しつこいようだが私(おうる)は読書というものをしない。(「しない」と言い切ってしまってよいほどの読書量である。)このことによる損失はおよそ計り知れないのだが、音痴の人に無理くり歌えということや、方向音痴の人に地図を見ずに行け(来い)ということや、運動音痴の人に鉄棒で「蹴上がり」をしろ(因みに私(おうる)は「運動音痴」というほどひどくはないという自負があるが、いま「蹴上がり」はできない)、ということなどと同じくらい、私(おうる)に読書をしろというのは難しいことである。もはやできないものはできない。
仕方がないので私(おうる)は損を覚悟の上でその損を甘んじて受け入れ、そのまま生きてゆく。
そんな「非読書人」にメリットがあるなんてことは思ってみたこともなかったのだが、とある文章の校正に加担していて、ふと気付いてしまった。
「普通に読める漢字」のセンサーが自分の中にある。
読書量が圧倒的に少なく、およそ「義務教育」の範囲内でしか漢字に関する知識を蓄えてきていない私(おうる)の有する「漢字ライブラリ」は、ほぼ「常用漢字」のそれといって過言ではない。つまり、私(おうる)が「んんっ?」と思った漢字は広く一般的にも「ひらがな」にしておいたほうがよい可能性が高い、ということである。これを(一般常識人の)メリットと言わずしてなんと言おうか。
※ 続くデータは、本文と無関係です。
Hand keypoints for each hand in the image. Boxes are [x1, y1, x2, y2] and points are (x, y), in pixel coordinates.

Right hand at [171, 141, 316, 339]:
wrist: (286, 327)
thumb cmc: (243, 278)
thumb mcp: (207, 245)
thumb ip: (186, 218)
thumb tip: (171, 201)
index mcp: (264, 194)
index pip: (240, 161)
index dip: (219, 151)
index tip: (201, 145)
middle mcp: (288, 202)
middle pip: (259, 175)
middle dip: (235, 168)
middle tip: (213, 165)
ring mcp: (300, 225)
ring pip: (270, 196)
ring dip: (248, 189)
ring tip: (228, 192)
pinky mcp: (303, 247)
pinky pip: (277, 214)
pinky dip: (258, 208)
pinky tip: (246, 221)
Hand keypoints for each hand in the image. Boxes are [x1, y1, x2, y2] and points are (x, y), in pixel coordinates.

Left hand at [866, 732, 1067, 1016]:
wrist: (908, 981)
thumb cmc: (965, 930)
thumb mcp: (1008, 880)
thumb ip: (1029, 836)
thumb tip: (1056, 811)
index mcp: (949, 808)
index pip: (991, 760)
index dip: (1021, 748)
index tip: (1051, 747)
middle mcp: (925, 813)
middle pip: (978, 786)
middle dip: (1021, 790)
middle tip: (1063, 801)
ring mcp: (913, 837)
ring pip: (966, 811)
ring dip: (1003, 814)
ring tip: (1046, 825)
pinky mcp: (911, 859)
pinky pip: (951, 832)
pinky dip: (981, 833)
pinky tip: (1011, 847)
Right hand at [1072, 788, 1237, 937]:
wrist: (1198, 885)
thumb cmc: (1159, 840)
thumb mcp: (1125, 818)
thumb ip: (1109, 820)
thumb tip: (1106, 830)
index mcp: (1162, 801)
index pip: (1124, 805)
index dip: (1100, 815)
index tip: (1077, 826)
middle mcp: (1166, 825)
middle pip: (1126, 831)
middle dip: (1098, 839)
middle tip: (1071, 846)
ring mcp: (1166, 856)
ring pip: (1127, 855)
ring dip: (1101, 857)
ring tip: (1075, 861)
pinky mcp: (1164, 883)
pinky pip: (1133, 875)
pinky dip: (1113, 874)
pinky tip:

ただまあ、そんな私も比較的「熟語好き」であるため、私(おうる)自身の書く文章は無駄に「黒っぽい」。漢字に対する嗜好も若干(かなり?)偏っている。とりわけある種の「熟字訓」が好きだったりする。ただ、「熟字訓」のメリットは「読めなかったとしても漢字から意味が推し量れることが多い」ことである。黙読するぶんには全く問題がない。そして、その後になんらかのきっかけでその読みを解したとき所謂「A-ha体験」を味わうことができるという置き土産が付いてくる。
何故いま、突然に自分の不勉強っぷりをこんなかたちで弁解したくなったのか、その理由については私(おうる)にもよくわからない。